It was during the Qingming Festival when I first learned her name.
The river below the town was crowded with paper boats and lanterns, each carrying prayers for the dead. Smoke from incense drifted low, clinging to clothing and skin, and the sound of bells echoed faintly from distant temples. The elders warned us not to climb the mountain that day, for Qingliangshan grows heavy with yin when the living call too loudly to the dead.
No one listened.
At the foot of the mountain, near an abandoned tea pavilion, I heard travelers speaking in hushed voices. A young man—pale, shaking—swore he had seen movement near the Cold Lotus Shrine, a place long sealed and avoided. He said the jade coffin beneath it had shifted. That a hand—white, stitched, unnaturally intact—had rested against the stone as if testing the world above.
“She wasn’t rotting,” he whispered. “She looked… preserved. Like she was waiting.”
Curiosity is a form of disrespect, the monks say. I followed anyway.

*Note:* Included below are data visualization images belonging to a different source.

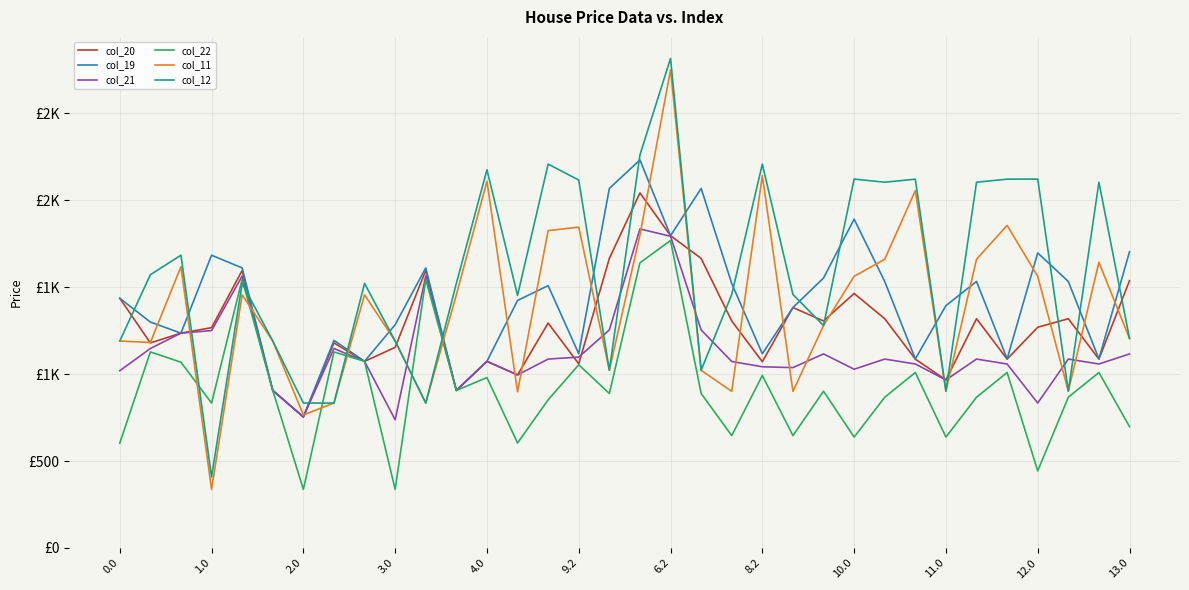

What are all the series names shown in the legend?

col_20, col_19, col_21, col_22, col_11, col_12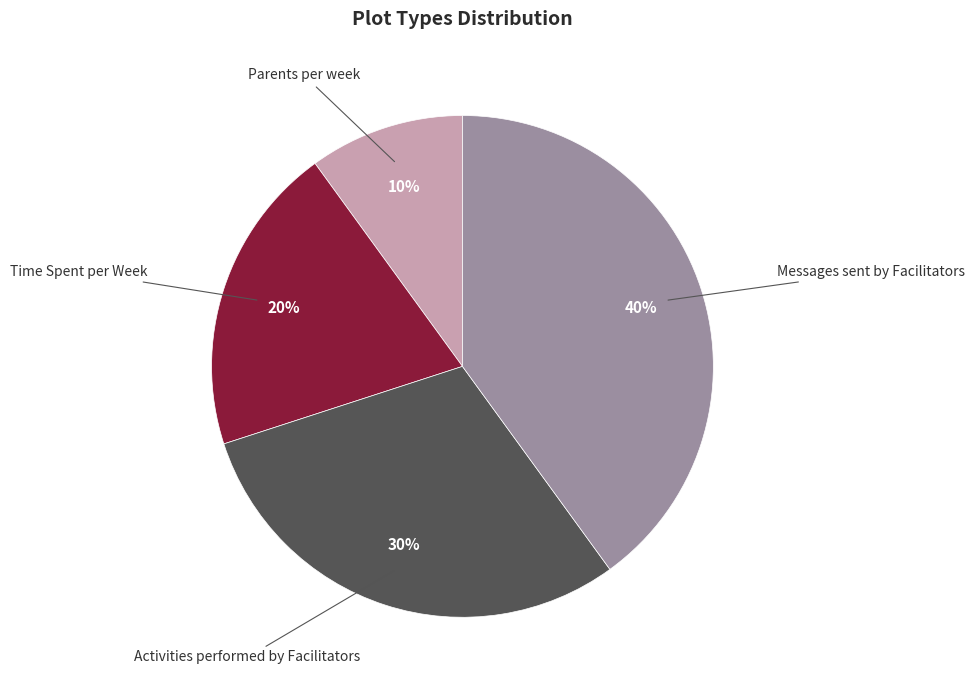

Is Activities performed by Facilitators the majority of the pie?

No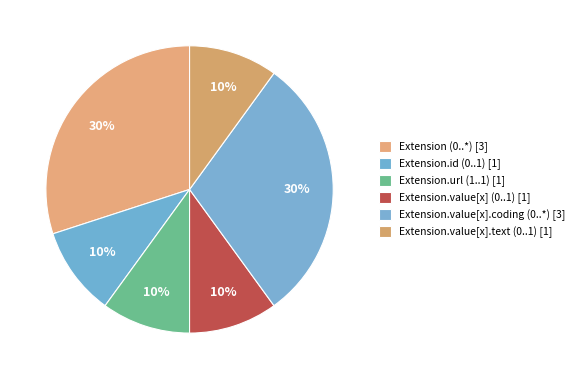

Count the number of slices in the pie.

6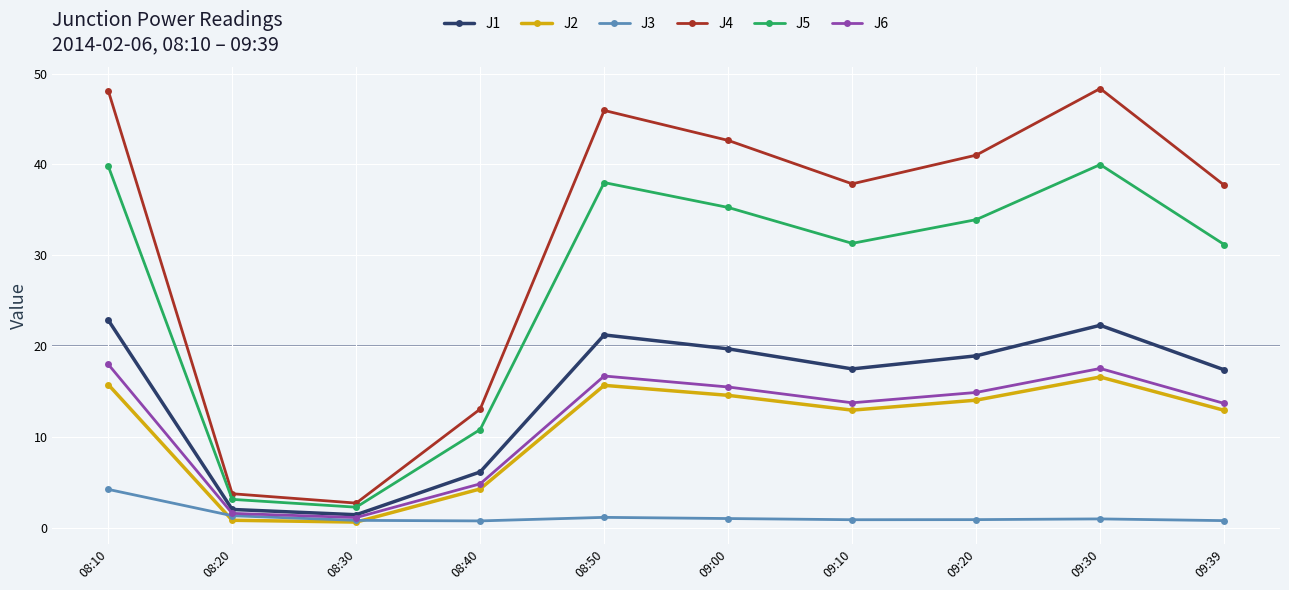

Which series has the largest total across all categories?

J4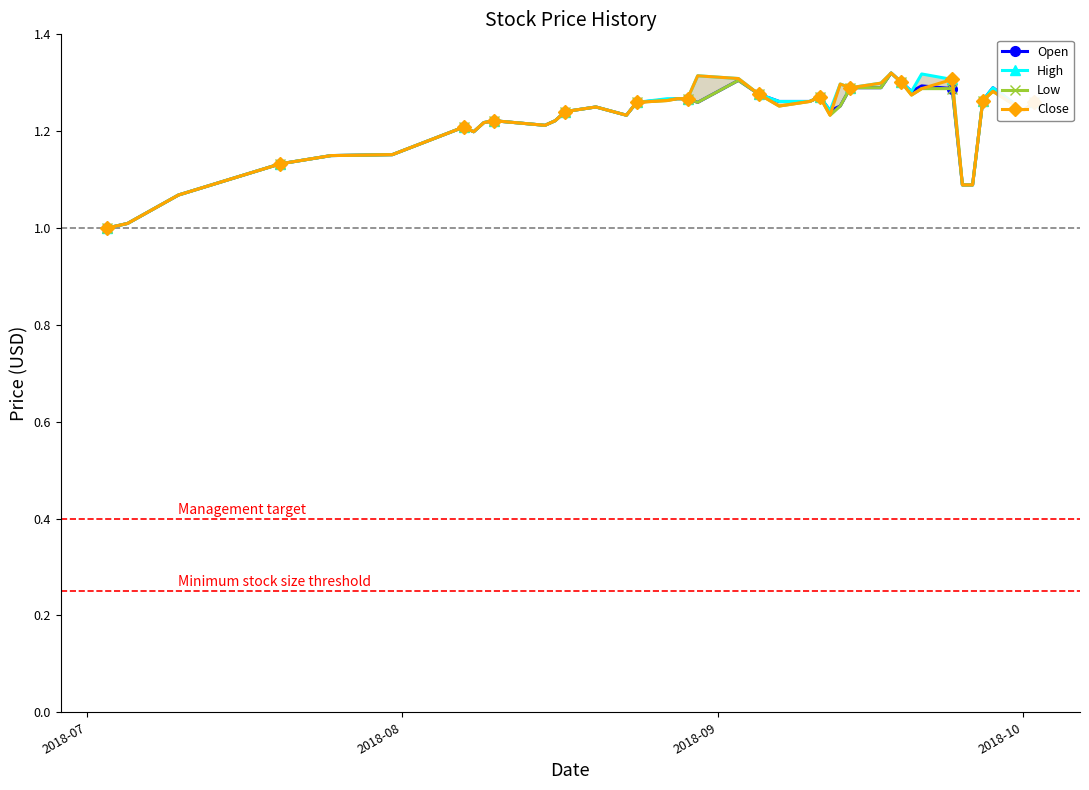

What is the maximum value for Open?

1.3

The path upward narrowed, stone steps slick with moss and offerings pressed into their cracks—rice, coins, scraps of red cloth. Mist thickened as we climbed, swallowing sound. By the time we reached the Spirit Bridge, the forest had fallen silent. Even the birds had fled.
Beyond the bridge stood the shrine.
Its pillars leaned inward like old men whispering secrets. Faded talismans clung to the wood, their ink cracked and bleeding gold. Beneath the shrine floor lay the burial chamber of a Qing princess, sealed generations ago with jade and prayer. No one living could remember her name correctly anymore.
As the guide recited a pacifying verse, the mountain trembled.
It was subtle at first—a breath through stone. Then came the sound of seals failing: paper tearing, wood groaning, something old being disturbed. The jade coffin shifted.
Slowly—too slowly—the lid slid aside.
Fingers emerged, slender and pale, stitched neatly at the joints. They curled against the stone with the care of someone waking from deep sleep. Then she rose.
She did not gasp. She did not scream.
She stood as mist rises from water—inevitable, silent, wrong.
Her robe was deep navy, embroidered with cranes now dulled by age. Her long hair, bound in twin tails with tarnished pins, fell like riverweed down her back. Beneath the hem of her garments were red silk shoes, spotless despite the damp stone. Each step she took echoed softly, as if the mountain itself were counting her movements.
Her eyes opened.
At first they were dull, unfocused. Then they found us—and warmed.
“…Warm,” she murmured, voice frayed like old silk. Her head tilted, confusion etched across her porcelain face. “Living…?”
One of the guards shouted a prayer and rushed forward.
She caught him gently.
Her arms closed around him not with violence, but hesitation—as though she were unsure what to do with the warmth she’d found. When her teeth pierced his shoulder, there was no blood spray, no struggle. He simply sagged, breath frosting in the air, and did not rise again.
Panic followed. Talismans were thrown. People fled across the Spirit Bridge, slipping on wet stone. I should have run with them.
I did not.
When the last footsteps vanished, her movements slowed. The hunger drained from her posture, leaving behind something smaller. When she looked at me, the red glow in her eyes softened, blurring into pale rose. Her pupils warped strangely—heart-shaped, trembling.
She tilted her head again.
“…You,” she whispered. “Stay.”
She approached with small, stiff steps—not walking, not hopping, but drifting, as if pulled by instinct rather than intent. The talisman on her forehead flickered weakly, its script thinning like dying ink.
She stopped an arm’s length away.
Her fingers brushed my sleeve—cold, shaking, uncertain. She seemed startled by her own touch, as if surprised I had not fled. Her lips parted, forming a name she could not quite remember.